The superior gluteal artery by passing through the greater sciatic foramen SUPERIOR to the piriformis muscle.

95

The superior gluteal nerve innervates ...?

1. The gluteus medius.
2. The gluteus minimus.
3. The tensor fasciae latae muscles.

96

Patients with a lesion of the superior gluteal nerve have a ...?

Weakness in the ability to abduct the thigh at the hip.

97

Superior gluteal nerve lesions - Patients experience a ...?

Waddling or Trendelenburg gait, in which the pelvis sags on the side of the unsupported limb.
--> The pelvis sags on the side that is opposite the side of the lesioned superior gluteal nerve.

98

The inferior gluteal nerve - Fibers from ...?

Posterior division fibers from L5-S2.

99

The inferior gluteal nerve enters the ...?

Gluteal region by passing through the greater sciatic foramen INFERIOR to the piriformis muscle.

100

The inferior gluteal nerve innervates the ...?

Gluteus maximus.

101

Patients with a lesion of the inferior gluteal nerve have a ...?

Weakness in the ability to laterally rotate and extend the thigh at the hip.
--> Difficulty in climbing stairs or rising from a chair.

102

Patients with inferior gluteal nerve lesions may have a ...?

Gluteus maximus gait, in which they thrust their torso posteriorly in an attempt to counteract the weakness of the gluteus maximus.

103

The tibial nerve - Fibers from ...?

Anterior division fibers from L4-S3.

104

The tibial nerve enters the ...?

Gluteal region with the common fibular nerve in the sciatic nerve by passing through the greater sciatic foramen inferior to the piriformis muscle.

105

The tibial nerve courses through the ...?

1. Posterior thigh deep to the hamstrings before separating from the common fibular nerve at the superior border of the popliteal fossa.
2. Courses in the posterior part of the leg with the posterior tibial artery and then passes through the tarsal tunnel and into the sole of the foot after coursing behind medial malleolus.

106

The tibial nerve innervates muscles in the ...?
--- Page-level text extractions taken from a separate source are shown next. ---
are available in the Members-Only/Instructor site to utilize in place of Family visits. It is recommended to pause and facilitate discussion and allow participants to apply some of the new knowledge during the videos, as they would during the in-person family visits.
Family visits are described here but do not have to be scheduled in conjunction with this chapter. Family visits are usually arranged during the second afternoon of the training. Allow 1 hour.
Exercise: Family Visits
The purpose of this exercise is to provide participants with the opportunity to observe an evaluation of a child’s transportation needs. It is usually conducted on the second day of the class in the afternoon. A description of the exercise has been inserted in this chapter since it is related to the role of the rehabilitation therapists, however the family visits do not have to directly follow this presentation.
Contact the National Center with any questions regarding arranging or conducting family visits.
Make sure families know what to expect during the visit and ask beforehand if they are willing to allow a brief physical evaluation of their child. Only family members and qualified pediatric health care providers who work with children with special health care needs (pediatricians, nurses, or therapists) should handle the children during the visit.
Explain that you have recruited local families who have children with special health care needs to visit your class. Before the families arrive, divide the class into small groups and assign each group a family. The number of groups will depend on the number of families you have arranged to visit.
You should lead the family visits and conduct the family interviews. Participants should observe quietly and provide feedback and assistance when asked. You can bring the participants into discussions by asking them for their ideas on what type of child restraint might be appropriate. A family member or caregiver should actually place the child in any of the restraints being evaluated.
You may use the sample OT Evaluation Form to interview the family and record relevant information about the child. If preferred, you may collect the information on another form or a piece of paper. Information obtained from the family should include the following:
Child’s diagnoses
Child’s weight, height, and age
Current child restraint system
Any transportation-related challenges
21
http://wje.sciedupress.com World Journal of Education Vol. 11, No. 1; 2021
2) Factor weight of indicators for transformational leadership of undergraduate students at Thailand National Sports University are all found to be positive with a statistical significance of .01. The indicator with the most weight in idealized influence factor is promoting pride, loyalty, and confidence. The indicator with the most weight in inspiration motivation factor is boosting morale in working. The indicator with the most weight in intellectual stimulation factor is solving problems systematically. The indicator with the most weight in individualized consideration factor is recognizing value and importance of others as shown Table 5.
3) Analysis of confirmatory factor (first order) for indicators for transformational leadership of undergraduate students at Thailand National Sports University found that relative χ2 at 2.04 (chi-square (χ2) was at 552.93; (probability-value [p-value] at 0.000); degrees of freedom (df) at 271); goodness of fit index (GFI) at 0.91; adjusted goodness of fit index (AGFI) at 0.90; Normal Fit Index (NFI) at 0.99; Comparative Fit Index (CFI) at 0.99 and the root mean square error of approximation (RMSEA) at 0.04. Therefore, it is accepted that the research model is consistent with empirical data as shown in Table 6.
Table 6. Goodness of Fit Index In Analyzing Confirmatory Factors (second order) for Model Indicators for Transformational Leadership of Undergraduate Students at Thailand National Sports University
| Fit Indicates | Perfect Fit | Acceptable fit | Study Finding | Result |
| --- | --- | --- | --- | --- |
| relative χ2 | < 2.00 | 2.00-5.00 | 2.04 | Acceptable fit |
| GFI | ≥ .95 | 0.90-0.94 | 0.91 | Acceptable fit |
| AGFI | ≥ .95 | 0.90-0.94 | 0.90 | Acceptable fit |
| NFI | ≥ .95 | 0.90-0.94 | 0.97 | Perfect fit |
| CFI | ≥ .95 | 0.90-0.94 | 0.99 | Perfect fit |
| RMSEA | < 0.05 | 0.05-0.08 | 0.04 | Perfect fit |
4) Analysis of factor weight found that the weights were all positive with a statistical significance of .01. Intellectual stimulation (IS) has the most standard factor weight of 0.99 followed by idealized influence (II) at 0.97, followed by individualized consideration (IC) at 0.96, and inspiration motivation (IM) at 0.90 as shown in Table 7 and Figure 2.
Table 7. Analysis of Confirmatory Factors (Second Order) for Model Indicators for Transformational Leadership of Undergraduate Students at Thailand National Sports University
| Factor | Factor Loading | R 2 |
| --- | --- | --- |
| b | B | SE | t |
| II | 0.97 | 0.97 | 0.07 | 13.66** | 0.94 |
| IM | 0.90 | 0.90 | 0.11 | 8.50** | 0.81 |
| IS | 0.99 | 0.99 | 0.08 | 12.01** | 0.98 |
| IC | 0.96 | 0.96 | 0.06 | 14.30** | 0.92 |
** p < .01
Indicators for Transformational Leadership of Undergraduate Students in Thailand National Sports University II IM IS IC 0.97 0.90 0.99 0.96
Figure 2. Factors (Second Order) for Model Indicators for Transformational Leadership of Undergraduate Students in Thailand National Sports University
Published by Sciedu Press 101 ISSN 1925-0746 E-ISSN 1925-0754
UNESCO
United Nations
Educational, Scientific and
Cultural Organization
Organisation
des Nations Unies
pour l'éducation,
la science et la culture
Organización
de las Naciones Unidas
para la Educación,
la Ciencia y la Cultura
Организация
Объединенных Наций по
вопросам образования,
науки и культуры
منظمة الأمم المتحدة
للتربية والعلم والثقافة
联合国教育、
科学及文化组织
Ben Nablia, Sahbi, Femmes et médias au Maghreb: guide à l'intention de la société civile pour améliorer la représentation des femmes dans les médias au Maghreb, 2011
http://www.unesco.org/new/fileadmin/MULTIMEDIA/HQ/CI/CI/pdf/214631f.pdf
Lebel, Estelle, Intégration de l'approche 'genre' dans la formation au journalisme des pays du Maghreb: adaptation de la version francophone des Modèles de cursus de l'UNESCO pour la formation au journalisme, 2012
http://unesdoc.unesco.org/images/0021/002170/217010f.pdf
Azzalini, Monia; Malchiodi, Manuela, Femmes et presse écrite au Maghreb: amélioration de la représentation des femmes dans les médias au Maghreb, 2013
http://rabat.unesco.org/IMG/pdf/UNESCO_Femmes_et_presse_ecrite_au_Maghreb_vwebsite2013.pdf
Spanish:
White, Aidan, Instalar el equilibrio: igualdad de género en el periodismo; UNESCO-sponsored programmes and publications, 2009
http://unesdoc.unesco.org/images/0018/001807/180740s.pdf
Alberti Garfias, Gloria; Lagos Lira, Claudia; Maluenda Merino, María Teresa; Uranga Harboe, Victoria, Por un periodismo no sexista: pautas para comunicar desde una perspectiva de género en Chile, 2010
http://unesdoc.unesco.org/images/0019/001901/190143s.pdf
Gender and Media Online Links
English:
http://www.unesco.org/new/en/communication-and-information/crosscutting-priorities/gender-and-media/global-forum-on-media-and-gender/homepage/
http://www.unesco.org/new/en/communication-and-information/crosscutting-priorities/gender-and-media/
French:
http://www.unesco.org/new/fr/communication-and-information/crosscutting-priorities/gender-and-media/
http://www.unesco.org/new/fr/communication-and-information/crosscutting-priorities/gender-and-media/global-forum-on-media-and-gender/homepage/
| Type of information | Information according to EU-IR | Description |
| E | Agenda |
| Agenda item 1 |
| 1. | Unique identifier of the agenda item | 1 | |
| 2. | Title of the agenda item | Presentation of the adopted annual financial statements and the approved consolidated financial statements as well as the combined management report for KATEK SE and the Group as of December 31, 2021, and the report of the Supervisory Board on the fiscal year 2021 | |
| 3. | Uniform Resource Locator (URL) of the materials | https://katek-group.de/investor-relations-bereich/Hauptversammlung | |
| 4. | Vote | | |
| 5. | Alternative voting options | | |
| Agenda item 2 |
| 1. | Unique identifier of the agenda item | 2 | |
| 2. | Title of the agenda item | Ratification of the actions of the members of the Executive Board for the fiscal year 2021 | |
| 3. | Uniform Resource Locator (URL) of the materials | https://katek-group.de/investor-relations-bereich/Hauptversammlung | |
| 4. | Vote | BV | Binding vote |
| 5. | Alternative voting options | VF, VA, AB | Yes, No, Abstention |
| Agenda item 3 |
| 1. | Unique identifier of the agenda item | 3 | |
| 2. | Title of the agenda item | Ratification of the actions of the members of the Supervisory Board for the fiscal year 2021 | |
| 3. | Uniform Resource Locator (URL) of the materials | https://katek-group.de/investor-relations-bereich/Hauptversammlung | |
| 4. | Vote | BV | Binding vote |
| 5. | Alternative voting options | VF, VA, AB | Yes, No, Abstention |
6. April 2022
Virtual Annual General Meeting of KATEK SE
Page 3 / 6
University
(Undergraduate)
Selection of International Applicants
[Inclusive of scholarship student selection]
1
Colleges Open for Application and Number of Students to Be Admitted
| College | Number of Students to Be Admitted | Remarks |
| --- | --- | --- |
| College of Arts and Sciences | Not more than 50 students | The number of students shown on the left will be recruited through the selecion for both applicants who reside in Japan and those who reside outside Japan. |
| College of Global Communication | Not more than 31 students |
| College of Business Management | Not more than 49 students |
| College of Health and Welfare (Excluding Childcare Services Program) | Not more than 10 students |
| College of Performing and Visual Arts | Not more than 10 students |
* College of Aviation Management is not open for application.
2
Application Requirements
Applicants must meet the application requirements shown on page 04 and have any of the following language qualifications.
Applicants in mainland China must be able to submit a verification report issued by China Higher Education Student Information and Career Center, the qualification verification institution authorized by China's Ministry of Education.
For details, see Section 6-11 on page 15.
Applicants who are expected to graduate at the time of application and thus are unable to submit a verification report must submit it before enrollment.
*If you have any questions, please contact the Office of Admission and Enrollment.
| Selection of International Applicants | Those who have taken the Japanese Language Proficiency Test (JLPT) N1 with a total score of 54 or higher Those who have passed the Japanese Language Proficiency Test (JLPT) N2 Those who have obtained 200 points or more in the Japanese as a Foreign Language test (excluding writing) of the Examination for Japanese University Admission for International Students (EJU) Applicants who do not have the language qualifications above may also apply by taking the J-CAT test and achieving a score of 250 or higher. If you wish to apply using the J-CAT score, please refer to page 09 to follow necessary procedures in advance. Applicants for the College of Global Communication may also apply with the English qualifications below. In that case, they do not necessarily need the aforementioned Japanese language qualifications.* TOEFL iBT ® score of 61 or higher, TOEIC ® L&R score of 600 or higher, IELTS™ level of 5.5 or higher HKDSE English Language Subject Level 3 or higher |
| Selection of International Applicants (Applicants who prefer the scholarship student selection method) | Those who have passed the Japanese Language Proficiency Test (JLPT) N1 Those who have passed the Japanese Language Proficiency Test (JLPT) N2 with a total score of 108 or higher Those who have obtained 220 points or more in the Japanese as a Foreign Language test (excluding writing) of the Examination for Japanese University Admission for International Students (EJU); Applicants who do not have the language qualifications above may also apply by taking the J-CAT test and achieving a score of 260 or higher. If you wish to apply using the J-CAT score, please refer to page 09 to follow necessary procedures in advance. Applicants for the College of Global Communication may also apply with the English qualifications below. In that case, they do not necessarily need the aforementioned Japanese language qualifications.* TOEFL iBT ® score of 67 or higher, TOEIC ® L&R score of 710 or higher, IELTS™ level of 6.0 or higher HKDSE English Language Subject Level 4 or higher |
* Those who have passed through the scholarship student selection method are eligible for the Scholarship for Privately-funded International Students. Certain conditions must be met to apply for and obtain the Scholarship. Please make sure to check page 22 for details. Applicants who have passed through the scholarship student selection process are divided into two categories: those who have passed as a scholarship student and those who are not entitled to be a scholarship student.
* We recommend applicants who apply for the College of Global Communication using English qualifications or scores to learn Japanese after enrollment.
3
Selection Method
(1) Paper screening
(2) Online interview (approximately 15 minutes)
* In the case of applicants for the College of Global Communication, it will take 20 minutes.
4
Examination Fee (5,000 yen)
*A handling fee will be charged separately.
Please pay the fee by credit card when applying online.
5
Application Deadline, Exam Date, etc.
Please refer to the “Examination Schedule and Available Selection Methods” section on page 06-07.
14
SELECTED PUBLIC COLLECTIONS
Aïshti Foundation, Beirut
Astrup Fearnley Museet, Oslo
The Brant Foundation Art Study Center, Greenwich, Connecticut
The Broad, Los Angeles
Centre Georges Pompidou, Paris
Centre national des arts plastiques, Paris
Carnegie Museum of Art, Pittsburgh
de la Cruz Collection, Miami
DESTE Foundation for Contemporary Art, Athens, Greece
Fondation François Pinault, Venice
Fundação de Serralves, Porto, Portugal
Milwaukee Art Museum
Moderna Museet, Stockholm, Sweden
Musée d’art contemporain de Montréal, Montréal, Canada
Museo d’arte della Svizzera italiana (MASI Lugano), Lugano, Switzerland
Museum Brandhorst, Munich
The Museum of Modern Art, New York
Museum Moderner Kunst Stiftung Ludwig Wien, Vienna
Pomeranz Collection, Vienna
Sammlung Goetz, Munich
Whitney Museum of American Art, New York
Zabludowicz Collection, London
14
Posterior thigh, posterior leg, plantar foot.

107

The tibial nerve divides into the ...?

Medial and lateral plantar nerves distal to the tarsal tunnel.

108

The distribution of the medial plantar nerve (L5-S2) is similar to that of ...?

The median nerve in the hand.

109

The medial plantar nerve innervates 4 muscles in the sole of the foot:

1. Flexor digitorum brevis.
2. Flexor hallucis brevis.
3. Abductor hallucis.
4. 1st lumbrical.

110

Distribution of the lateral plantar nerve (L5-S2) is similar to that of the ...?

Ulnar nerve of the hand.

111

The lateral plantar nerve innervates the ...?

Rest of the intrinsic foot muscles.

112

The sciatic nerve is susceptible to damage from an ...?

IM injection in the lower medial quadrant of the gluteus maximus muscle, or it may be compressed as a result of a posterior dislocation of the femur.

113

In patients with tibial nerve lesions in the gluteal region, weakness may be evident in the ability to ...?

Flex the leg at the knee and plantar flex at the ankle.

114

The tibial nerve may be compressed at the ...?

Ankle as it courses through the tarsal tunnel adjacent to the medial malleolus.
--> Patients with tarsal tunnel syndrome have pain and paresthesia in the sole of the foot.